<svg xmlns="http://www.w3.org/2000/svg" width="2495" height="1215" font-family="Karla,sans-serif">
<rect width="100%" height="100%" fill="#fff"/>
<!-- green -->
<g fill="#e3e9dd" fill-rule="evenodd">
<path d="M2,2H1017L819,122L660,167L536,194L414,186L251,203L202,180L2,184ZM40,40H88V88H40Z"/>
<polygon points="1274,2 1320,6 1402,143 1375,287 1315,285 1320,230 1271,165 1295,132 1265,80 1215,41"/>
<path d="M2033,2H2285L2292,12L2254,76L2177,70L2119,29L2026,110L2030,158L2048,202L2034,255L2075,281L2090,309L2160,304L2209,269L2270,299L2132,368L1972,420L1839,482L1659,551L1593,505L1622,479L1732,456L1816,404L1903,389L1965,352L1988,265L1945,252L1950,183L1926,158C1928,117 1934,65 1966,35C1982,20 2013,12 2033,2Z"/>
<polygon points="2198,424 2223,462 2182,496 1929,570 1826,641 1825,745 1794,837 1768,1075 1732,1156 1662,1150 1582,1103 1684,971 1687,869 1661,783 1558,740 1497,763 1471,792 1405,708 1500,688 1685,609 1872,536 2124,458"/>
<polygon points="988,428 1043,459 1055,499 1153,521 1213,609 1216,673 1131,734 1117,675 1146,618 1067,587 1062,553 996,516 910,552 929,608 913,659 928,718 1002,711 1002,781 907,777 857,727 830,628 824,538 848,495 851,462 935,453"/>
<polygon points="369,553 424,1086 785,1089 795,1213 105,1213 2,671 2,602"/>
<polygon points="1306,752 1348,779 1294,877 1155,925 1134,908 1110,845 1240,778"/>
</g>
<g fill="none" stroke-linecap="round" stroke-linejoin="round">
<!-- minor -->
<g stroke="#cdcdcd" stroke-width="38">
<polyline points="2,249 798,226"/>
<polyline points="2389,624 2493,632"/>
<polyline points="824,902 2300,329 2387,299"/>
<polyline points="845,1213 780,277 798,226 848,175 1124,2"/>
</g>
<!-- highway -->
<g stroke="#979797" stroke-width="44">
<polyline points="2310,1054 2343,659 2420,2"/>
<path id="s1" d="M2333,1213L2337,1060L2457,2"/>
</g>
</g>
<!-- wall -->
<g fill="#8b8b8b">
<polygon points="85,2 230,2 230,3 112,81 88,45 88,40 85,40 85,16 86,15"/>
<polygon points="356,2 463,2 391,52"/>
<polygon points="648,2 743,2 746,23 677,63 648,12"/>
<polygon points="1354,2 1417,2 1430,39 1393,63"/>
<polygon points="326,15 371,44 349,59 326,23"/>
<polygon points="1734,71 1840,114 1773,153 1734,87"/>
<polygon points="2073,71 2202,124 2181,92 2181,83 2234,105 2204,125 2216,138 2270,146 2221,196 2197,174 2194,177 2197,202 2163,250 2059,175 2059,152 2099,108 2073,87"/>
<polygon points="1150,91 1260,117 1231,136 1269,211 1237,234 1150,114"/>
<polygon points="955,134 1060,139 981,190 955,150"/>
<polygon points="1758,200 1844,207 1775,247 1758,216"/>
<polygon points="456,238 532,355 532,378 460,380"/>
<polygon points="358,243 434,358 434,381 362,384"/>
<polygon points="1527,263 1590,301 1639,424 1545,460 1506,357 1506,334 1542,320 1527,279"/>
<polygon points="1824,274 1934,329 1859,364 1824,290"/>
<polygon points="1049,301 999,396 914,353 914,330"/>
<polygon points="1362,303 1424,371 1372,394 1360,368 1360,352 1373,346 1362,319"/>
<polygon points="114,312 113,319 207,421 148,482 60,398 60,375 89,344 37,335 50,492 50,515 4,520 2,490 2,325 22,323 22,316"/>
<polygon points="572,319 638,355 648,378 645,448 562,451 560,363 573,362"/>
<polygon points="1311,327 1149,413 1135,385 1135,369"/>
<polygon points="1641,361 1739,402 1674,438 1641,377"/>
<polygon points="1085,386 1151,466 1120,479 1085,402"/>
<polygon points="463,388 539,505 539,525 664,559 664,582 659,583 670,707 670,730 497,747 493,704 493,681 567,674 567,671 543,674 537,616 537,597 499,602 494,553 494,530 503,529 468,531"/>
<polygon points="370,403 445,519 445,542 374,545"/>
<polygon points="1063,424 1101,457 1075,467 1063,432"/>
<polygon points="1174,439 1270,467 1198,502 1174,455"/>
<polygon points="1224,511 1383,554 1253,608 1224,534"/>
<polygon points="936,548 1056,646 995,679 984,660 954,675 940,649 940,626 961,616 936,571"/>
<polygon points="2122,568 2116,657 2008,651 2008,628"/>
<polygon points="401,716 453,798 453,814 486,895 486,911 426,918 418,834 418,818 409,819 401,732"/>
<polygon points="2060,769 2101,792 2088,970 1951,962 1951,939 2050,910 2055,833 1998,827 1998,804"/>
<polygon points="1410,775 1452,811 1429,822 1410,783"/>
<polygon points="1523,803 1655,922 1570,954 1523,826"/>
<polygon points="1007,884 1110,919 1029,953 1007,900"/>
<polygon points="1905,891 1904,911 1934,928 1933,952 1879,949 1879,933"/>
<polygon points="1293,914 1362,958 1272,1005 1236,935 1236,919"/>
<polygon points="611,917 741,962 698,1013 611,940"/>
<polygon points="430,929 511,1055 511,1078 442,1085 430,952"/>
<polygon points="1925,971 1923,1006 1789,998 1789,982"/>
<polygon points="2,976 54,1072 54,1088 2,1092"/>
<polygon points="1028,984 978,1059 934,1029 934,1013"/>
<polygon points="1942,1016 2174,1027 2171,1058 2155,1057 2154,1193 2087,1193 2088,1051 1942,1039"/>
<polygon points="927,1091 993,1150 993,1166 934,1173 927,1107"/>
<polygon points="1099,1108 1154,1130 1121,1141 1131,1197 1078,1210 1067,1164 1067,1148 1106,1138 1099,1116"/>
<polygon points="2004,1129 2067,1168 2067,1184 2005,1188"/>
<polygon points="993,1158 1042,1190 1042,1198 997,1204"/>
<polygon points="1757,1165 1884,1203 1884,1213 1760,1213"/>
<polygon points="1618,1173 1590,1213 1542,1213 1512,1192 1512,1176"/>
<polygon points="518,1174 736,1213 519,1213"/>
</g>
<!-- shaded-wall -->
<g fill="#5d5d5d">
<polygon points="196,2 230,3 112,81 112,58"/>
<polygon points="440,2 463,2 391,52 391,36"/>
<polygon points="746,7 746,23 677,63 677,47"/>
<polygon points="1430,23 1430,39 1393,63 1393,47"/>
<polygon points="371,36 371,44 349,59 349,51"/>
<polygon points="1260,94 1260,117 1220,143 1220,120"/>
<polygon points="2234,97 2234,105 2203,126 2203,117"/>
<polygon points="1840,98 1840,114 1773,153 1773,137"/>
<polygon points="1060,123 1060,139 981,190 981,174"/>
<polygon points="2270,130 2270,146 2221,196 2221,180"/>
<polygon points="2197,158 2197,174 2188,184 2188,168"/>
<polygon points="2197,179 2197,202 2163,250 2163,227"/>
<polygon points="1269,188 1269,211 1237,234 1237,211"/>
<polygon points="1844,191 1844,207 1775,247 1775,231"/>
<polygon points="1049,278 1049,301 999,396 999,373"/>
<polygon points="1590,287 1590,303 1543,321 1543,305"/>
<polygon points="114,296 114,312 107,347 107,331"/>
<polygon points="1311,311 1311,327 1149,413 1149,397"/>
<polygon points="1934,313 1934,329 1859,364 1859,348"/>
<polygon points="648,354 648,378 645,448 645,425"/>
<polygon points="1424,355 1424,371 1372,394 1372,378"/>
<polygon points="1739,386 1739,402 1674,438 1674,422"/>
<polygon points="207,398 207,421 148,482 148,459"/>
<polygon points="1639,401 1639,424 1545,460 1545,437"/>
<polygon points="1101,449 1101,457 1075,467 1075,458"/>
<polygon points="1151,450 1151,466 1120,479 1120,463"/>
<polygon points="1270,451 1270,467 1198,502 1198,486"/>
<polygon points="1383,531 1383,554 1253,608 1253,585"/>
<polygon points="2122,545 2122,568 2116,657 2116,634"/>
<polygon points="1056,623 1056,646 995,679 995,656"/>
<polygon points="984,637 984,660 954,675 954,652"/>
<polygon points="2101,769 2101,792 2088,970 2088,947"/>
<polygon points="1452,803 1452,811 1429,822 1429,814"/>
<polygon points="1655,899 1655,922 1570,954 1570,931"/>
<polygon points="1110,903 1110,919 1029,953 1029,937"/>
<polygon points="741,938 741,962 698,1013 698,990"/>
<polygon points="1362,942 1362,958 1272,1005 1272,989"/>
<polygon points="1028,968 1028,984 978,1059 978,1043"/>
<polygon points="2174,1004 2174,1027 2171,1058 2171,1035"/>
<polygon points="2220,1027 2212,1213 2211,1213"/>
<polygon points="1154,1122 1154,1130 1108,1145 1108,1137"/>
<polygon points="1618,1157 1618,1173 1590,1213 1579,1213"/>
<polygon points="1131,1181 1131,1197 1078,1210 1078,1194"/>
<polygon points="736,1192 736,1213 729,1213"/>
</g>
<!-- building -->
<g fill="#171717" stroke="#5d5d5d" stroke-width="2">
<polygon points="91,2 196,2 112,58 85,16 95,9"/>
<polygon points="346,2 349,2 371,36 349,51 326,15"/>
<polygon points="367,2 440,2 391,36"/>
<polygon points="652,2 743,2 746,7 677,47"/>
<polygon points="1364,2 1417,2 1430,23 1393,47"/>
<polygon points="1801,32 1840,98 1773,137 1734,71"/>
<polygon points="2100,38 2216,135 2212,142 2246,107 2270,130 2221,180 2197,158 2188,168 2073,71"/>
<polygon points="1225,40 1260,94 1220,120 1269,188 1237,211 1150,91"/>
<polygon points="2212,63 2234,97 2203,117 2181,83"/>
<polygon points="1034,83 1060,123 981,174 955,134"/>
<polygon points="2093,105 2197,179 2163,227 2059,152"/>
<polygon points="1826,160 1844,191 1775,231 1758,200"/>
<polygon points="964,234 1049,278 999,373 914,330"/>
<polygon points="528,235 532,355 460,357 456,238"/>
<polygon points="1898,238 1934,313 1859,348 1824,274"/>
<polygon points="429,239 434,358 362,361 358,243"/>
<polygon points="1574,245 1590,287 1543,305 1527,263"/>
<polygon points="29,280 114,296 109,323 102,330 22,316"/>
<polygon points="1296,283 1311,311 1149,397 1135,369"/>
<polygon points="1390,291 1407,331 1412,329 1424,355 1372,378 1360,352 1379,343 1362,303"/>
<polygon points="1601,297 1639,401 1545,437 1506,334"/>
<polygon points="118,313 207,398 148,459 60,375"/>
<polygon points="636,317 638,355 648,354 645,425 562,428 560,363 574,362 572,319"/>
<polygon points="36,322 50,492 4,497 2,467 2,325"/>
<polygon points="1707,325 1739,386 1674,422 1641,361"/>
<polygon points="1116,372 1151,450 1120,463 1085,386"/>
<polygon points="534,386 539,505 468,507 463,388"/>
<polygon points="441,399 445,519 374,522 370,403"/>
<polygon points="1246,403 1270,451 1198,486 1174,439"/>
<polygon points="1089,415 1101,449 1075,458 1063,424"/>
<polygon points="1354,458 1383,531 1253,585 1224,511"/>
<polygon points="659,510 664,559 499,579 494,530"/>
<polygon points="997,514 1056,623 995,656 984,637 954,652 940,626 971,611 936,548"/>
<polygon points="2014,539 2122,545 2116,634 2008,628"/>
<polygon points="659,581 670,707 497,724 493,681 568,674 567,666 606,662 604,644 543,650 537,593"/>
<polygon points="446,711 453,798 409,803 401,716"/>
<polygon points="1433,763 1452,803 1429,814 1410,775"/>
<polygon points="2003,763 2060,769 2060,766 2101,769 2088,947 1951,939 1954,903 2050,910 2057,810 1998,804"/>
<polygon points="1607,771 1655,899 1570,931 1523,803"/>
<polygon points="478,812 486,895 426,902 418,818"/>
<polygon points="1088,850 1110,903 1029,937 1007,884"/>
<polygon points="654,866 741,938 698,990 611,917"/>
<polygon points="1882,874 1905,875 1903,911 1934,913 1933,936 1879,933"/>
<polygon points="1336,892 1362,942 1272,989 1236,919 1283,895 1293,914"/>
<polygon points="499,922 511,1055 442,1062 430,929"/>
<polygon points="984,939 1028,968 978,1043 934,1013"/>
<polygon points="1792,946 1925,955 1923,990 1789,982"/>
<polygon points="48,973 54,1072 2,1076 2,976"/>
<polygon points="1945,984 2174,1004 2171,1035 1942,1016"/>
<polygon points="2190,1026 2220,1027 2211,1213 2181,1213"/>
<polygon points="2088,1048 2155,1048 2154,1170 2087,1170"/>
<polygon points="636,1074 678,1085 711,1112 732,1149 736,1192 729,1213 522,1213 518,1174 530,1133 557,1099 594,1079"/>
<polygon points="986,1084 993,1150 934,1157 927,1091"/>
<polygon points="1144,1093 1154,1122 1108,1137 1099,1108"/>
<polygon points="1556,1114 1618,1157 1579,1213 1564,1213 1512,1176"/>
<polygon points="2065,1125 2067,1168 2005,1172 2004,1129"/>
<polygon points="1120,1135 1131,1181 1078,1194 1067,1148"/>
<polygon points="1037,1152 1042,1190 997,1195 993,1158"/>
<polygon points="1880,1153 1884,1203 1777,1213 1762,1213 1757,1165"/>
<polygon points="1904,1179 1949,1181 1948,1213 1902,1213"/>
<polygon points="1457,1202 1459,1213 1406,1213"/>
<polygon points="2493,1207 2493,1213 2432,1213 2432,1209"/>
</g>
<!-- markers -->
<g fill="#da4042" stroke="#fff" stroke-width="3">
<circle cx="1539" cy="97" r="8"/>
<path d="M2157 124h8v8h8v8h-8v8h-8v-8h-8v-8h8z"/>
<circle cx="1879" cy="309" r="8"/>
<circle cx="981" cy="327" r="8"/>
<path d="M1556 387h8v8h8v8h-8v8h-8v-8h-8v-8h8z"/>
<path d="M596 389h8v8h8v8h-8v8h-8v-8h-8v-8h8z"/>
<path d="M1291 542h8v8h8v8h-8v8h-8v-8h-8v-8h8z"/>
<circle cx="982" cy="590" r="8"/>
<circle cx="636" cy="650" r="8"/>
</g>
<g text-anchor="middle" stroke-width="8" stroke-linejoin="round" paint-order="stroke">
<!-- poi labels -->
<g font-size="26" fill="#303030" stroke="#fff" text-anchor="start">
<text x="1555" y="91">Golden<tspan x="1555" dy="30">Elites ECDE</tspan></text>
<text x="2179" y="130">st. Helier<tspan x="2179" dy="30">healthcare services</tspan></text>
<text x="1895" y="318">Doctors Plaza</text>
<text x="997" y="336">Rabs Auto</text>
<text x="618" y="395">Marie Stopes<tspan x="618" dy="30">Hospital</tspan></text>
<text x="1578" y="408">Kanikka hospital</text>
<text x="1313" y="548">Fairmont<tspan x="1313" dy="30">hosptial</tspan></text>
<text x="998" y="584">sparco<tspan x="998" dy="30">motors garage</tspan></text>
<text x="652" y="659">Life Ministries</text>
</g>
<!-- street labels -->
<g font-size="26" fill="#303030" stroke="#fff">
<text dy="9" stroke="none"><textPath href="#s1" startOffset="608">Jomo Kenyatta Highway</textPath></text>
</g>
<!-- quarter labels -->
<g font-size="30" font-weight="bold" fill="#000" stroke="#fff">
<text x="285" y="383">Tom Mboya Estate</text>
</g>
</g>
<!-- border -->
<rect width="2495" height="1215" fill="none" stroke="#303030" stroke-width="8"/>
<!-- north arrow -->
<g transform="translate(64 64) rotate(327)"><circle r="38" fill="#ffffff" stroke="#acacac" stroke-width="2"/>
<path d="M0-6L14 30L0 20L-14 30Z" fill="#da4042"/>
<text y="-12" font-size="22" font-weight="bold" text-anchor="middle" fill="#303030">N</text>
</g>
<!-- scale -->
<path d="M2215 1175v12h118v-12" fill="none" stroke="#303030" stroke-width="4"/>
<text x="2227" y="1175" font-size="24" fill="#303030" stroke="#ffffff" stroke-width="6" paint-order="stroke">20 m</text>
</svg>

- - -

Taking the listing above as a whole, state how many of its lines hold the string "ffffff". No other output is permitted.

→ **Answer to the problem**:
2